## WHAT IS BEING ASKED
In the listing that follows, retype every line from the first through the one containing "2002 | LPT | 99:99:99 |". Pictures are to be left out.

## SUPPLIED MATERIAL
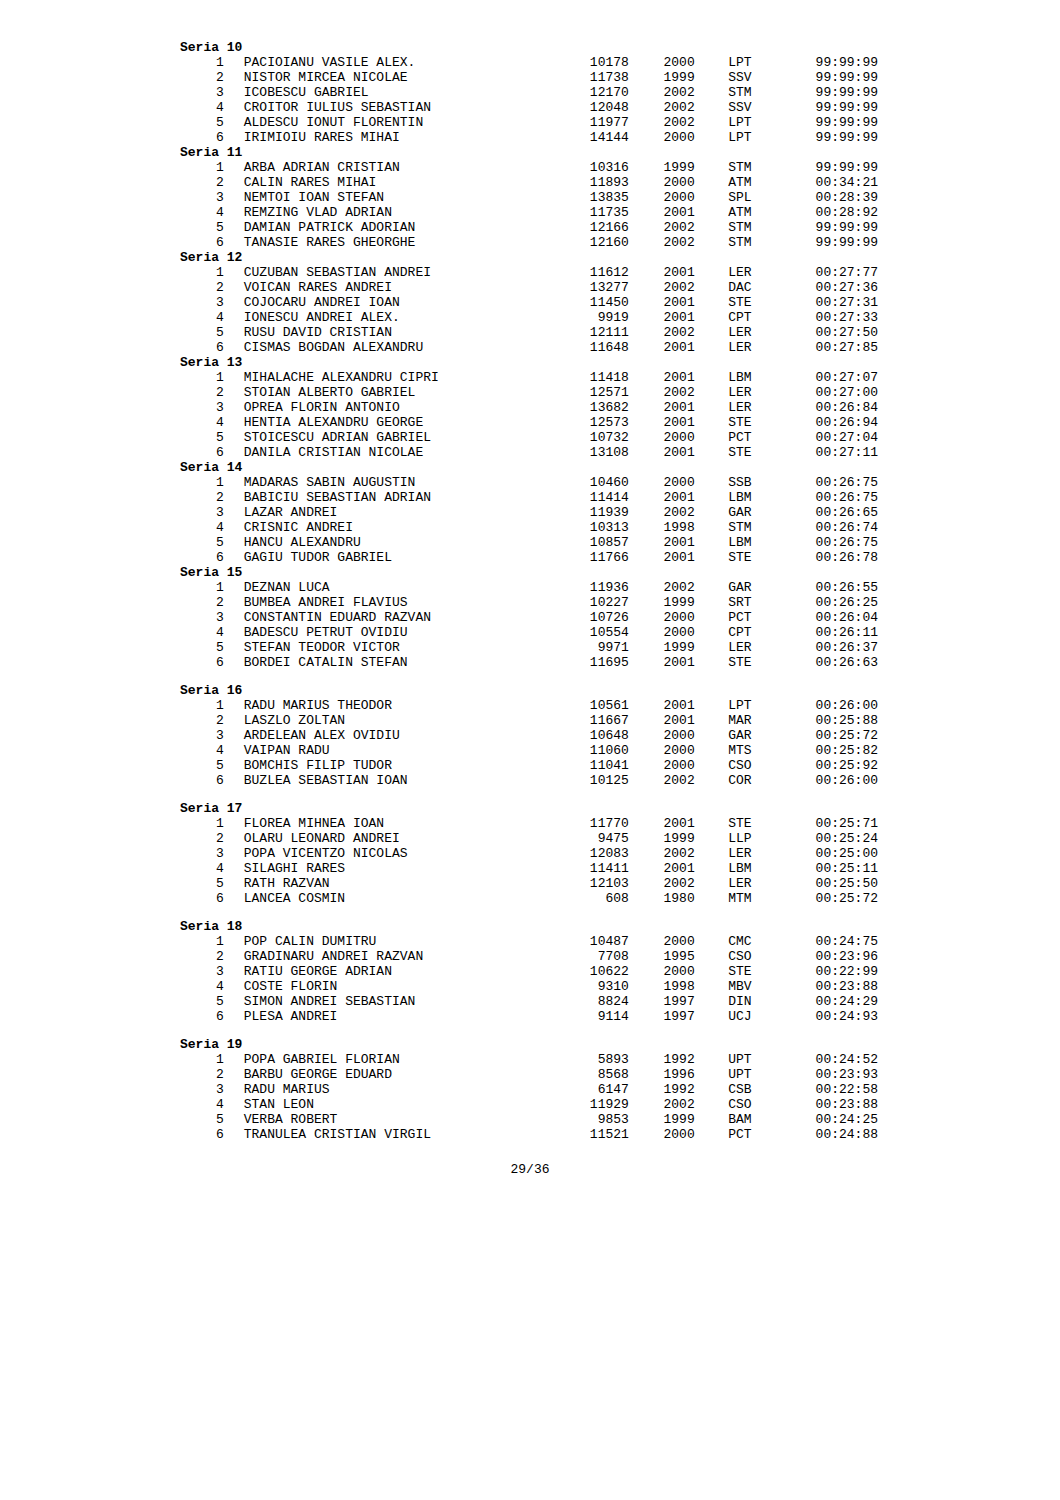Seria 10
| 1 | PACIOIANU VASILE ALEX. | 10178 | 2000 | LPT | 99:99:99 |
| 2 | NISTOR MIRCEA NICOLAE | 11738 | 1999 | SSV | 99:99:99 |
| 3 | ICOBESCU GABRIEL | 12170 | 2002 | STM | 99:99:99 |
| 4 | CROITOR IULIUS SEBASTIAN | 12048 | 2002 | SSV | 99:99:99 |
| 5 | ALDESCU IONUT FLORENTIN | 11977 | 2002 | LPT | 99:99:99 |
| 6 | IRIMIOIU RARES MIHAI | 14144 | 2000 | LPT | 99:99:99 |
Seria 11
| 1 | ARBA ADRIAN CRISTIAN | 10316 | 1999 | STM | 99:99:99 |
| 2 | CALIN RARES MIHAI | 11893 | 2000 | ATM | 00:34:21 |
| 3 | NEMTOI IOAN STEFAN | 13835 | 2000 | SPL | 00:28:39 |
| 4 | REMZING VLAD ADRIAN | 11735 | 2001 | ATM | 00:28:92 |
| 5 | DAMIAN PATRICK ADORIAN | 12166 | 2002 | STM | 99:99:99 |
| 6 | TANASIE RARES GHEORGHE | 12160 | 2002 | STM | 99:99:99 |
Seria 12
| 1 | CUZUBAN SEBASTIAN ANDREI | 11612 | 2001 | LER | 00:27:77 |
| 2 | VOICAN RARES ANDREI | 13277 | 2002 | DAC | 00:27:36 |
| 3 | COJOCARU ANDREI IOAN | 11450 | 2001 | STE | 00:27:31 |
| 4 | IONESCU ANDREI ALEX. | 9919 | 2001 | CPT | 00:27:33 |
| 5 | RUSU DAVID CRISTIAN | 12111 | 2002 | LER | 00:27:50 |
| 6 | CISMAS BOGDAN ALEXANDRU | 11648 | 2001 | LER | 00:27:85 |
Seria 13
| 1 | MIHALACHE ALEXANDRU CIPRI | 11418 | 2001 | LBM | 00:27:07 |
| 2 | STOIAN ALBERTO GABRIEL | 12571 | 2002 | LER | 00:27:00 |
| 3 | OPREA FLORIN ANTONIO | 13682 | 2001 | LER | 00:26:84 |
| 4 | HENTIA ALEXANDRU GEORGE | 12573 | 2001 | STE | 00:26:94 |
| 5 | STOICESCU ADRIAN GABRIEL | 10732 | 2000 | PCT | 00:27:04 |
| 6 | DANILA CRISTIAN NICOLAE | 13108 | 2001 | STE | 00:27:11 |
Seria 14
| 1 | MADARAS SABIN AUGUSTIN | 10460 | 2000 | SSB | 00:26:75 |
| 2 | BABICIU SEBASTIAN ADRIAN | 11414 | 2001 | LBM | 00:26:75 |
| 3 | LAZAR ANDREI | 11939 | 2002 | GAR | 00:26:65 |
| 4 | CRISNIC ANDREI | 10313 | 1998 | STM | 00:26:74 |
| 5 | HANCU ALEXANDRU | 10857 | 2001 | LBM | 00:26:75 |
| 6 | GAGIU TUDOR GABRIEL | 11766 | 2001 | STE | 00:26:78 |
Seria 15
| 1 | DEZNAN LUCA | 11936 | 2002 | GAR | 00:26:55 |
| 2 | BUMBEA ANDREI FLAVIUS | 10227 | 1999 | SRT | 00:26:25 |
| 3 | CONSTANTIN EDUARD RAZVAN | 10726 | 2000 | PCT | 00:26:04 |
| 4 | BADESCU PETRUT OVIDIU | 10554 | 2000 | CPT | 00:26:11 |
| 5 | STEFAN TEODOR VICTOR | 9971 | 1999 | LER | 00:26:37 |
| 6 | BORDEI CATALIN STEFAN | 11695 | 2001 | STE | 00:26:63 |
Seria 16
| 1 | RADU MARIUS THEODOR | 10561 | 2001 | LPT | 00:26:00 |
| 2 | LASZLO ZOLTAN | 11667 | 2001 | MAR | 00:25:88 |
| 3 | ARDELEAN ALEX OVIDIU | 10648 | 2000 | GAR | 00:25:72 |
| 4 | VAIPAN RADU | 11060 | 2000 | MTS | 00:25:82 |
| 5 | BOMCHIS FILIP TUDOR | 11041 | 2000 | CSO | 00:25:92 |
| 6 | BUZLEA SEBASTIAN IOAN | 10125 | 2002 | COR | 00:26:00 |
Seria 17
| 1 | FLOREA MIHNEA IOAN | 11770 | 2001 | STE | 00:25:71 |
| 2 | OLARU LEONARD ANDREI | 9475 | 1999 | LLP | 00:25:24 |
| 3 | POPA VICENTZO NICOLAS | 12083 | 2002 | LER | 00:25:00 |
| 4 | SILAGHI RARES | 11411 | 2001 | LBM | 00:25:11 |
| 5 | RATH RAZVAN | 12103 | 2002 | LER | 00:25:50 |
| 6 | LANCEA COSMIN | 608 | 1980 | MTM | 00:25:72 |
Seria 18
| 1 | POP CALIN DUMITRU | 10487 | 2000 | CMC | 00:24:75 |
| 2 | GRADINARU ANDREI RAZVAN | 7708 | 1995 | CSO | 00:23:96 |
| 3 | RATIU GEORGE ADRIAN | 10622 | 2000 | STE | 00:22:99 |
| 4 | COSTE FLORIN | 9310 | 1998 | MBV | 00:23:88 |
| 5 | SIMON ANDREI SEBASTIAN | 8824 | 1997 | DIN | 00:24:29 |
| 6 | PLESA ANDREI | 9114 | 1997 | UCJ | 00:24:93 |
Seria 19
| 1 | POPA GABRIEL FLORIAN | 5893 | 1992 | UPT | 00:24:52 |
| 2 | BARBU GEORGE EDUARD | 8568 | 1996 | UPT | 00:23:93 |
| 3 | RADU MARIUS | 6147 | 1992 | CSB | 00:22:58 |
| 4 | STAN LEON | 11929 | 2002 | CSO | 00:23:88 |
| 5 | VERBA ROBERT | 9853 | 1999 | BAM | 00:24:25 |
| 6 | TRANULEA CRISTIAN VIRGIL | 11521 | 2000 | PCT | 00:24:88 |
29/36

## YOUR SOLUTION
Seria 10
| 1 | PACIOIANU VASILE ALEX. | 10178 | 2000 | LPT | 99:99:99 |
| 2 | NISTOR MIRCEA NICOLAE | 11738 | 1999 | SSV | 99:99:99 |
| 3 | ICOBESCU GABRIEL | 12170 | 2002 | STM | 99:99:99 |
| 4 | CROITOR IULIUS SEBASTIAN | 12048 | 2002 | SSV | 99:99:99 |
| 5 | ALDESCU IONUT FLORENTIN | 11977 | 2002 | LPT | 99:99:99 |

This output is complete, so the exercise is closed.